As we crossed over the coral, time felt as if it was moving faster than we were noting that any time someone would stop for rest we would be drifting back. One step forward, as the saying goes. 

We eventually began to trickle into the surf of Moku Nui, the bigger and human-accessible portion of the two islands named Mokuluas, “Twin Islands” in Hawaiian. The surf here broke more at a tip in the center of the beach portion located in the calmer section on the coastline side of the island. Approaching it meant you had to paddle hard, get a good wave, and hop out of your kayaks in time to grab your rocketing watercraft before it blasted into the impenetrable beach sand wall that met you. The kayak would be coasted up and along the edge of the beach and grabbed for a tow until we could line it up alongside the rest of our group to make room on the small section of beach. 

We had made the whole windy trip in about an hour and fifteen minutes from the launch to landing of our first kayaks. We wouldn’t see the end of the stream of weary travelers until two and a half hours into it. The worst part about the last group was the fact that within the next half hour they would have to rest and recuperate for the much easier, but still tiresome trip back. 

We gathered most of the arriving group together for a quick hike to the Queen’s Bath. This mineral-rich tide pool sits high enough above the shore break and ocean to only get the spray and occasional big wave to topple in and fill it with all the salt and minerals the ocean didn’t have room for. Several of the ATO/BFH decided to hop in and soak up this rejuvenating water as we played and frolicked among the lava rocks. I had forgotten my shoes for this portion, so did end up completing the hike with only my bare feet. True barefoot hiking. 

We finished up with the tide pool and made our way back to the beach.

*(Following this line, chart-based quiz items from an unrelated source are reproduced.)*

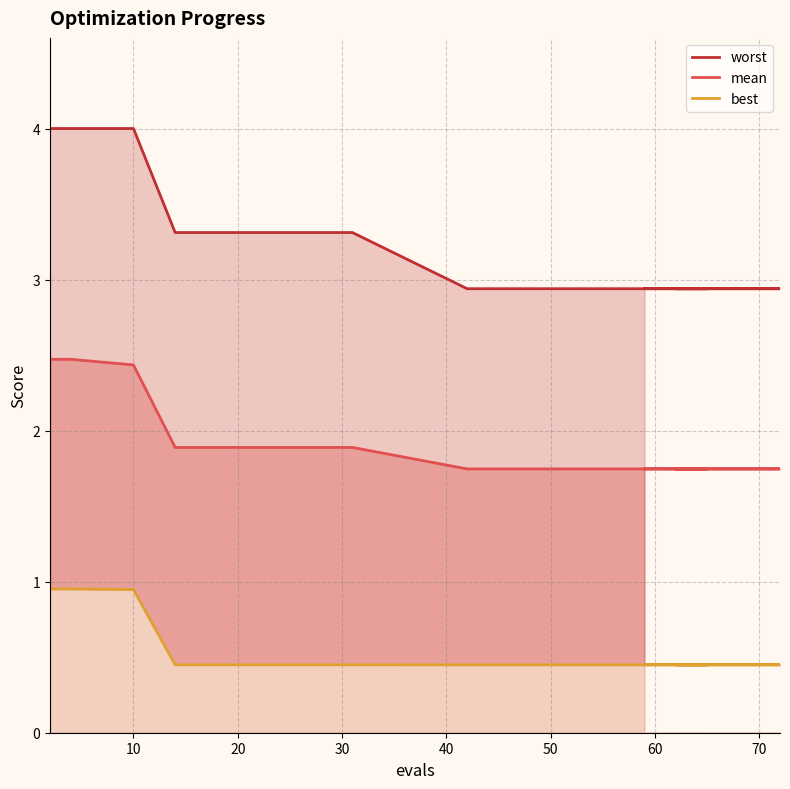

How many series are shown in this chart?

3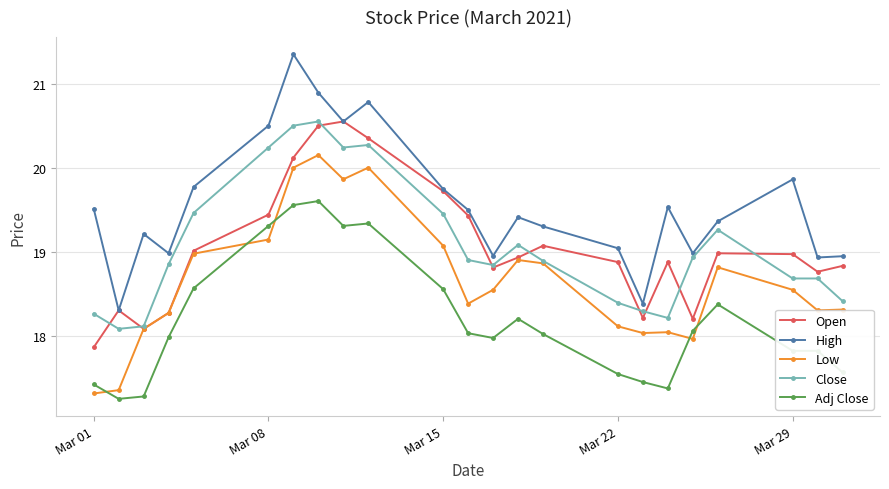

What is the value of the Low point at the 11th from the left?

19.1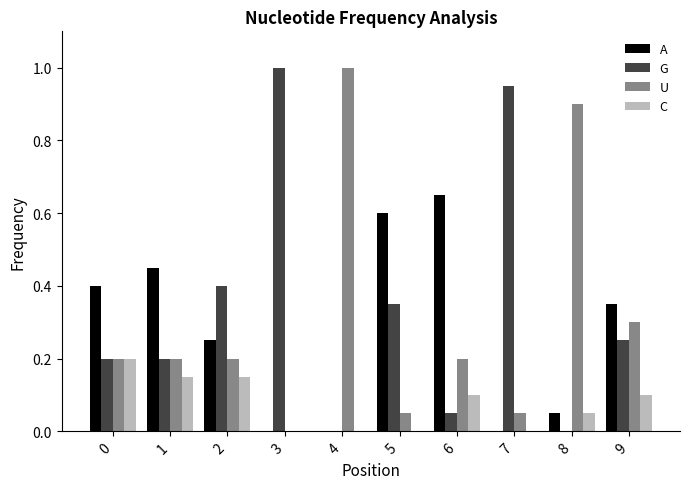

What is the total value across all series at 2?

1.0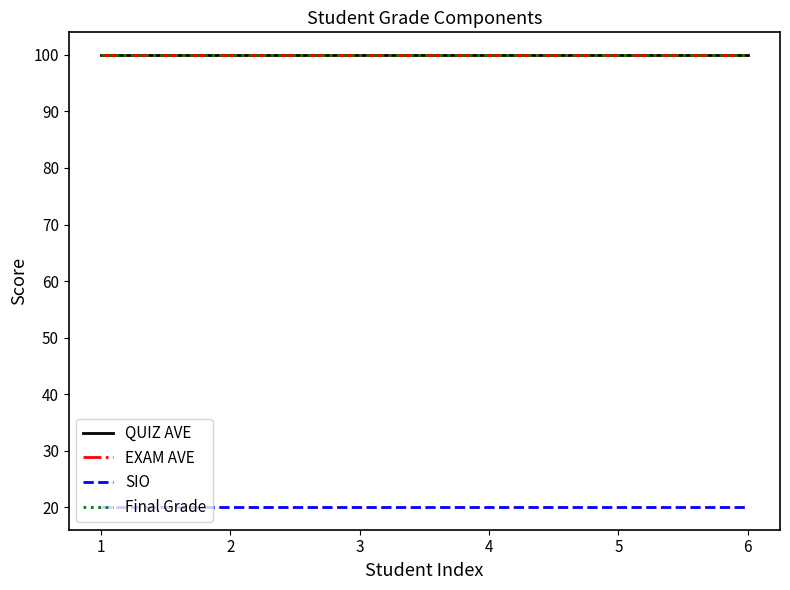

What is the sum of all Final Grade values?

600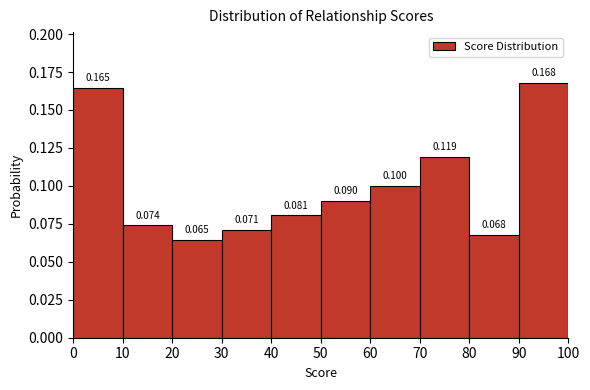

Which range on the x-axis has the tallest bar?

90 to 100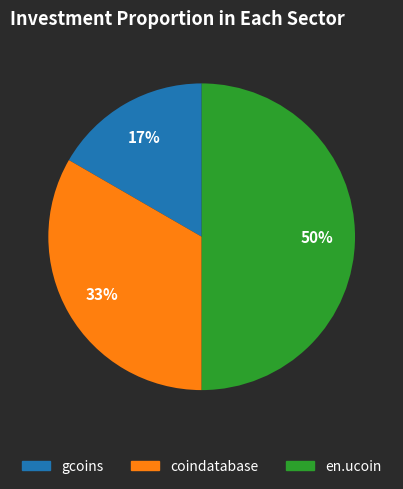

To the nearest percent, what is the average slice percentage?

33%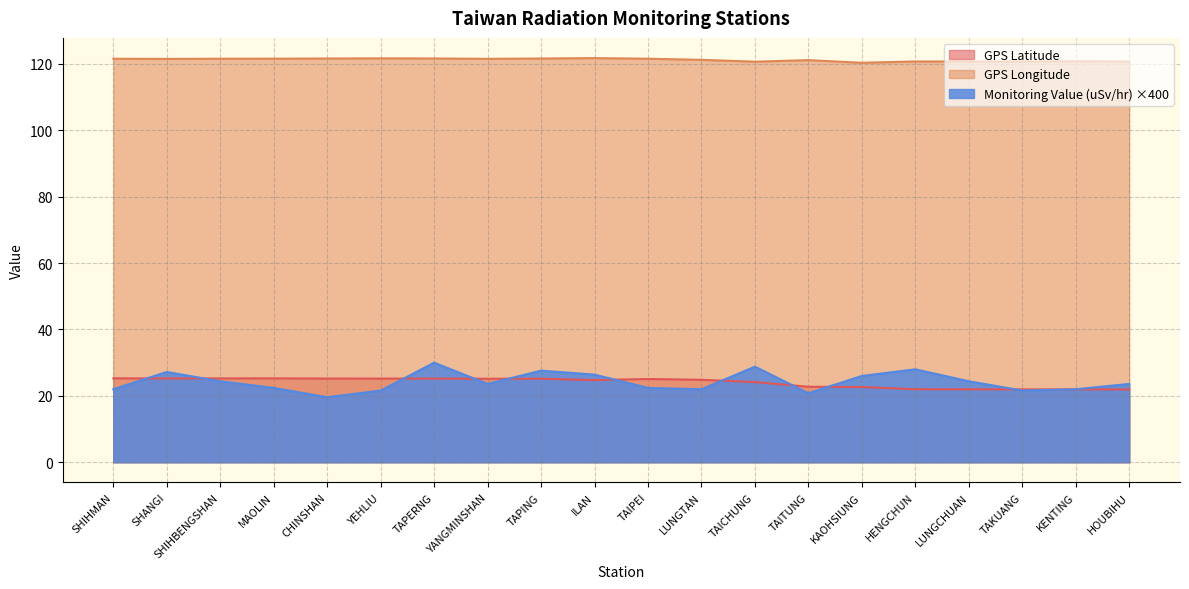

Where is the first local minimum for GPS Latitude?

SHANGI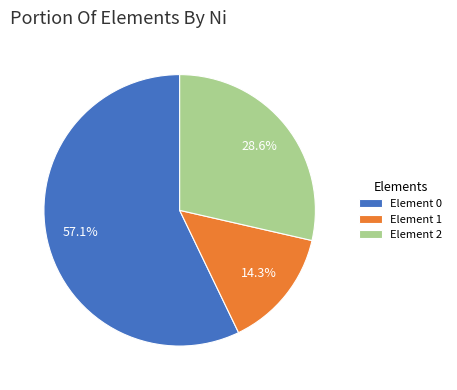

Is there a majority slice in this chart?

Yes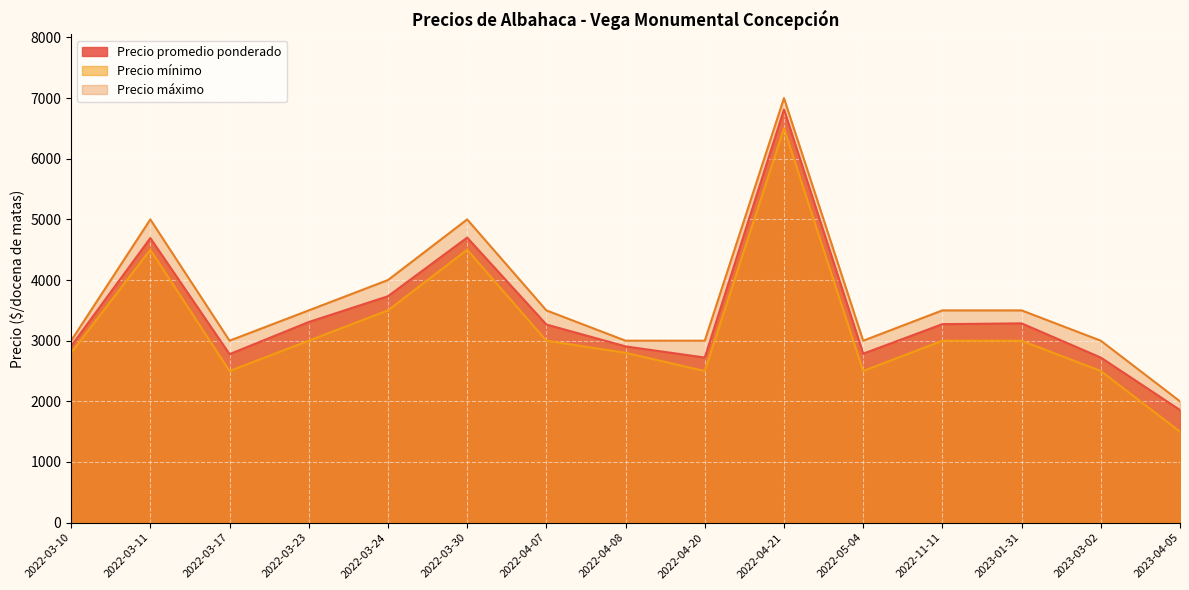

Count the number of data series in this chart.

3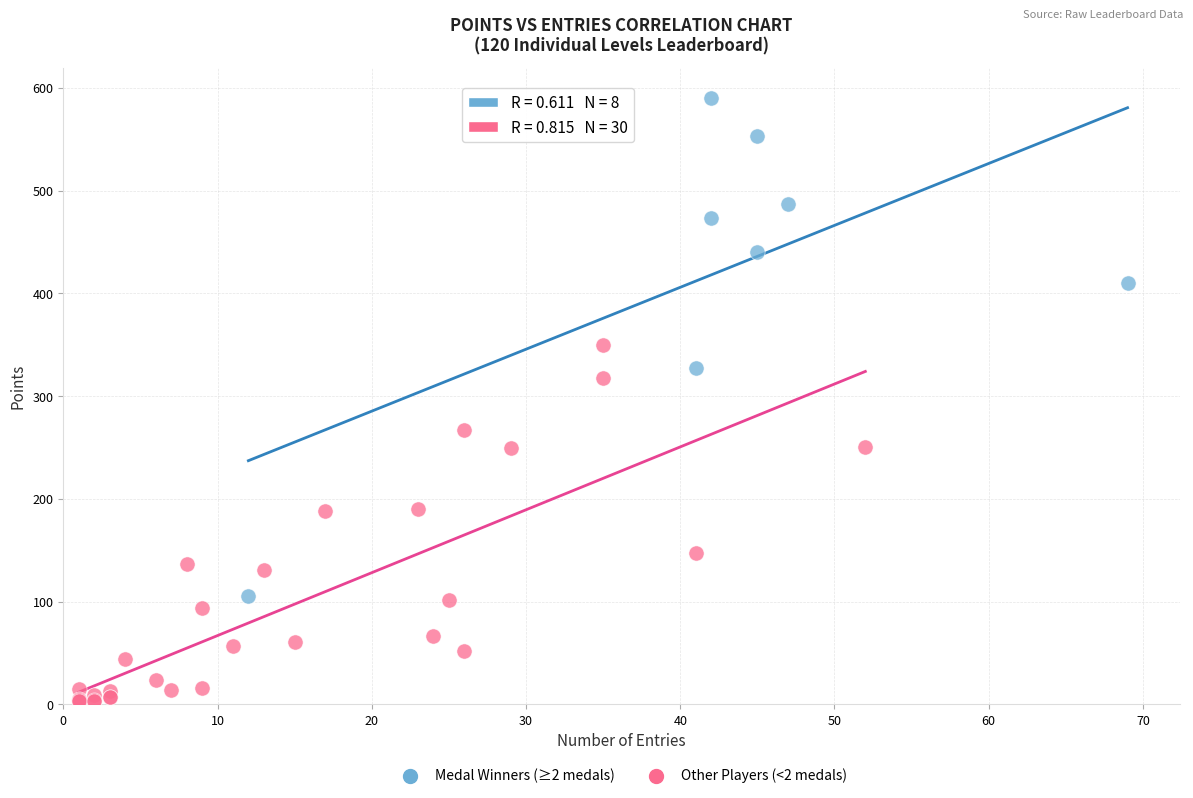

Which series contains the lowest Y value?

Other Players (<2 medals)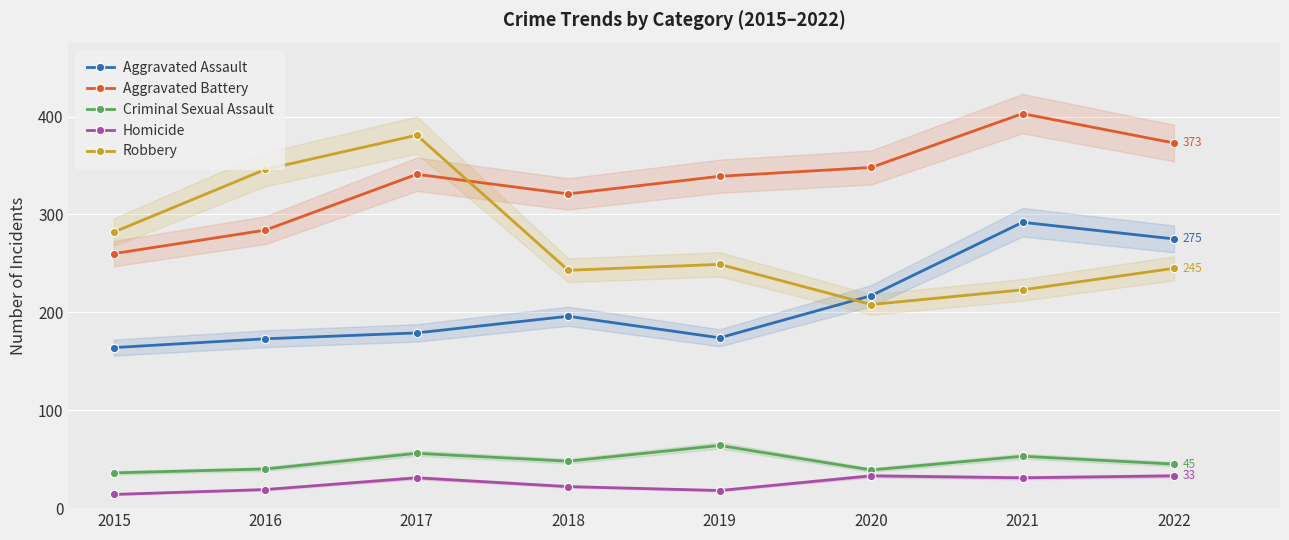

True or false: Robbery has more than 2 interior local peaks.

False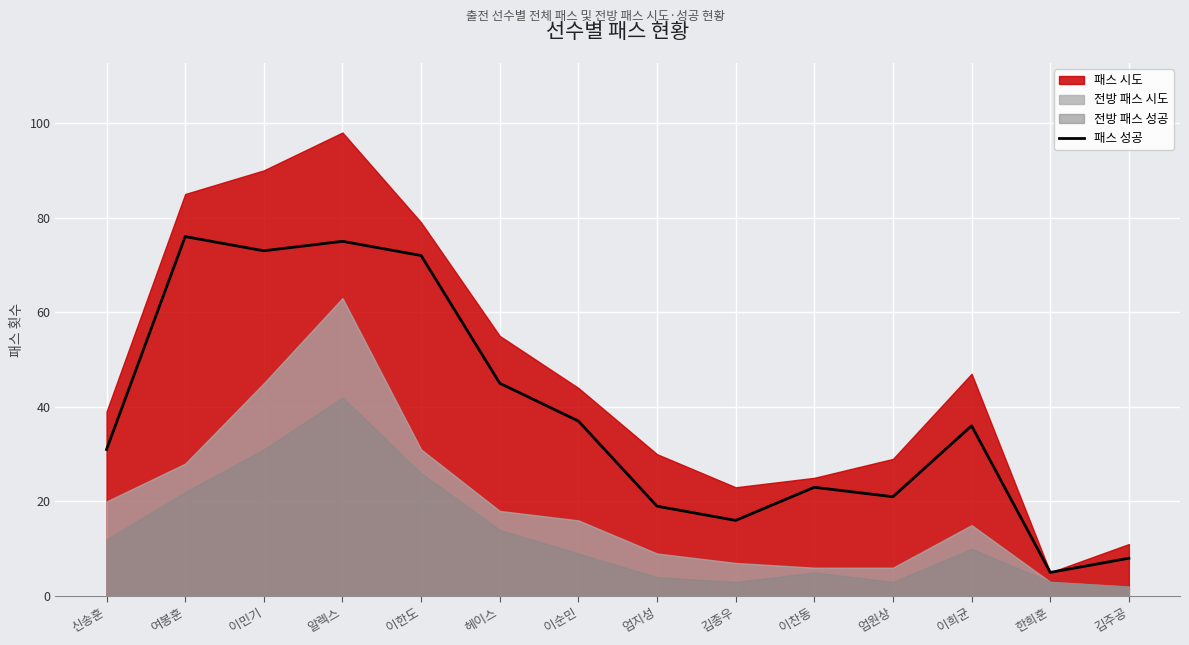

True or false: the data shows 23 at 이찬동.

True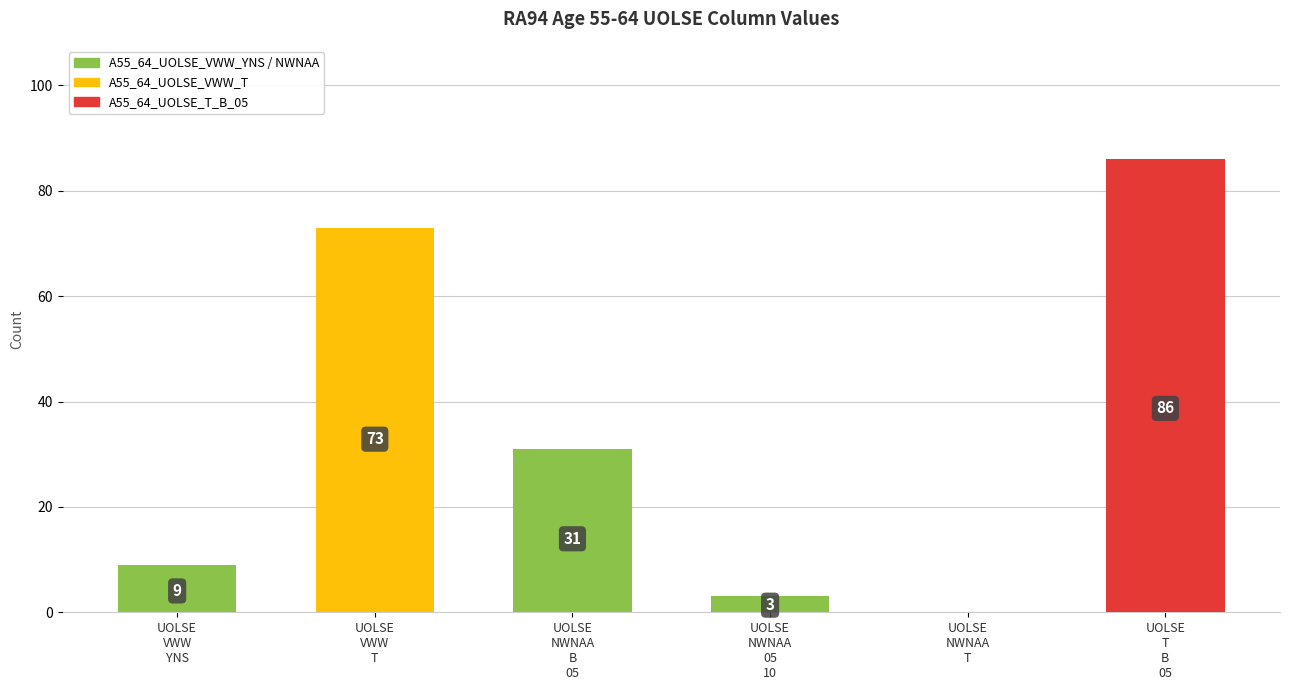

Approximately how many times larger is the value at UOLSE
NWNAA
B
05 compared to UOLSE
VWW
T?

0.4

By now, more of the stragglers had beached their kayaks and were ready to begin the hike up to the hidden cove on the backside. While we waited for the last two kayaks to come in, we went to the edge of the second hike and watched some of the shearwaters, the native, protected, and cave-dwelling birds of the island. These little water birds sat beside one another outside of their little holes in the cliffs enjoying the sun or relaxing under the cover of the dry brush and trees scattered around the hillside. We had a small portion of the hike to cross into their territory before we moved against the rocky shoreline amidst the crash of waves and warm, hot sun. 

The lava rocks were too sharp here to not wear shoes, though one crazy local seemed to have surpassed all physical limitations as he broke past the group almost leaping and bounding through the more jagged sections. One by one, we filed down through breaks in the rocky landscape, watching for waves battering the coast, and attempting not to be caught on a wet patch of rock if a wave did decide to come tumble onto the platforms we were occupying. After some precarious tiptoeing and maneuvering, we edged out onto the shelf. 

The cove proved to be too difficult to reach. Waves had engulfed a portion of the hike we needed to cross and the better part of the group had already opted out of the climbing portion. We decided to just enjoy the view of the cove from a distance for another five minutes, then made our way back through the rough, rocky section to the landing spot. 

We had all stopped to take a group pic before the hike, so it was a good thing since the some of the other guys had  taken the initiative to head back out and over to the return spot for the rentals. John J. and myself again chose to help the ten or so kayaks still left on the beach to the water’s edge and sent them out instead of having them deal with high waves that had come up and onto the beach since we had landed. After launching the single kayak, the rest was a “breeze”; winds had kicked up and sent all the Barefoot Hikers pushing out and back to the Kailua Beach drop-off so much quicker than on the way there. We beached our rentals and dropped the kayaks off.

Thanks to all the Barefoot Hikers, All Things Oahu and the people who showed up for the National Trails Day event.